## PROVIDED DATA

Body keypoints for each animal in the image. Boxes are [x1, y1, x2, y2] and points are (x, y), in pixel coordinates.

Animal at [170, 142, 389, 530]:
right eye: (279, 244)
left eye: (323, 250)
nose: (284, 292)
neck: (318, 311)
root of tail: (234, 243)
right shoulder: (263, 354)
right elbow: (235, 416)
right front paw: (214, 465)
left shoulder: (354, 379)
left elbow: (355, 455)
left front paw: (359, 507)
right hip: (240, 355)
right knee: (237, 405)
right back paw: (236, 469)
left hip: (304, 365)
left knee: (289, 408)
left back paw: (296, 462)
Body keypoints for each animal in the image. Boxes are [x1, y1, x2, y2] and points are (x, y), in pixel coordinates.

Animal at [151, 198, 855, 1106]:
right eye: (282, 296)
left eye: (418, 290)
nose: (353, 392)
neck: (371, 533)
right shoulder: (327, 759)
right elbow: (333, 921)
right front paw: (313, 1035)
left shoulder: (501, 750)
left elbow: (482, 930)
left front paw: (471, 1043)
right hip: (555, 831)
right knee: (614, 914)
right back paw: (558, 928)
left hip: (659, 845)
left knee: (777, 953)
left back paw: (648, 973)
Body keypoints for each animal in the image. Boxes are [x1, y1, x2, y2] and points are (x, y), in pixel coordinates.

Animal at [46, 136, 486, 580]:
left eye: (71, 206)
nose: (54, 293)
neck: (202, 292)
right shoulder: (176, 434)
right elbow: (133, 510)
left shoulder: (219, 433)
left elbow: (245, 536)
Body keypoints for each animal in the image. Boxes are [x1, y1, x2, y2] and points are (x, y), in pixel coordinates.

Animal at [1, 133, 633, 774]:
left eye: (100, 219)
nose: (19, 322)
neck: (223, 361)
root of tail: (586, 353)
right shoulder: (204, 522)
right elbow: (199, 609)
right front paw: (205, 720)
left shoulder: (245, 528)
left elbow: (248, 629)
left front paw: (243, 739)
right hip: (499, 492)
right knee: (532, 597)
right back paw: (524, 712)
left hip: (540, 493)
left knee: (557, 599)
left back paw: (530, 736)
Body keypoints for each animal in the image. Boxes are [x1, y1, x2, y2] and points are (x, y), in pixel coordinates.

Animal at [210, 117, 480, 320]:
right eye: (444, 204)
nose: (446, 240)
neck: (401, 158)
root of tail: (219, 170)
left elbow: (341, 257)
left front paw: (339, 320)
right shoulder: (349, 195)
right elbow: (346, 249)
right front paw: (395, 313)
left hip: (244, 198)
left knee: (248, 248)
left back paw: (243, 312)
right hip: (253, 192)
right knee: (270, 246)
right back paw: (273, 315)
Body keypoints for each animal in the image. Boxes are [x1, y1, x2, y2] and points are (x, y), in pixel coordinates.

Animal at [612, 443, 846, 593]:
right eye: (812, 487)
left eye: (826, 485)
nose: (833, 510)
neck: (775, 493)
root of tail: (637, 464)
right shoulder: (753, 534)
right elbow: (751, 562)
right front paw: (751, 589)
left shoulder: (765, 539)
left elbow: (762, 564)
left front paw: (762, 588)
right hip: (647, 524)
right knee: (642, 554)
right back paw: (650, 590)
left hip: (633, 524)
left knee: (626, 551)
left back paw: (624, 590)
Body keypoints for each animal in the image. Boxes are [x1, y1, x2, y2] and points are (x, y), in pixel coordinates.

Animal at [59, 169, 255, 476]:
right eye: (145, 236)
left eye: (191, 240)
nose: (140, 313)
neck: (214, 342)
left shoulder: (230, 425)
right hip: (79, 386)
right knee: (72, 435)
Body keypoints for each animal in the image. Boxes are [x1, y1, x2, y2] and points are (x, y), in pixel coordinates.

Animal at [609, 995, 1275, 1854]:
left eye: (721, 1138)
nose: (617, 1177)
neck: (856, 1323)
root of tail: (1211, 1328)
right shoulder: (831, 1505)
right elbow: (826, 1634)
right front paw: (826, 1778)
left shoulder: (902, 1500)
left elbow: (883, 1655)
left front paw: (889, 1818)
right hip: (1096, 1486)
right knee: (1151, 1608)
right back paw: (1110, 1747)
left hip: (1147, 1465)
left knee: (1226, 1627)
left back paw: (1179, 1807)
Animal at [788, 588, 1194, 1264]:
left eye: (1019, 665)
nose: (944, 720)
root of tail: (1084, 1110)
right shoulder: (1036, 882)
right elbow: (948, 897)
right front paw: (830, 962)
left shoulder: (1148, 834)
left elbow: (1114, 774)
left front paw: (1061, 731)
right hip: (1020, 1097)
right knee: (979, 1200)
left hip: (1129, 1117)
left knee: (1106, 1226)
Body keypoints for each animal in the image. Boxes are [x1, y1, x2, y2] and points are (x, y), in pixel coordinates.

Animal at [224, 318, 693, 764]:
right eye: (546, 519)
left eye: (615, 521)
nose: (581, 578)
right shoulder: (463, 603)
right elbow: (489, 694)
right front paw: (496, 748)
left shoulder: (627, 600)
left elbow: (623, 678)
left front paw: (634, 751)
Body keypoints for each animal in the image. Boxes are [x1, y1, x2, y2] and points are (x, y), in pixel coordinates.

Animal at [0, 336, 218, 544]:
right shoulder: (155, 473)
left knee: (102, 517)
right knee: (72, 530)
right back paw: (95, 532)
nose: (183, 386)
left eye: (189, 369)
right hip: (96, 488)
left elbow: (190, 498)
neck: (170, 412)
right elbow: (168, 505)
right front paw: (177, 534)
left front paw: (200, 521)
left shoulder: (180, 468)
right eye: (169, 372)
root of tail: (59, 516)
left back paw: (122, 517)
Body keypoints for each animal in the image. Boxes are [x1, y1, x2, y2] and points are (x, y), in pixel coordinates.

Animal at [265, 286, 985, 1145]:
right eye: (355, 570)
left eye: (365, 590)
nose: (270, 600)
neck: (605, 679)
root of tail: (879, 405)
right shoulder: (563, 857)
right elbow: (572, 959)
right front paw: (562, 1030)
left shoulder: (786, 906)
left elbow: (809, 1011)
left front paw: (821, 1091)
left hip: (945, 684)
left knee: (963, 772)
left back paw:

## WORK REQUEST
The answer must be a single number: how many lines of the data include the string "tail".

## OUTPUT FOR THIS EXERCISE
8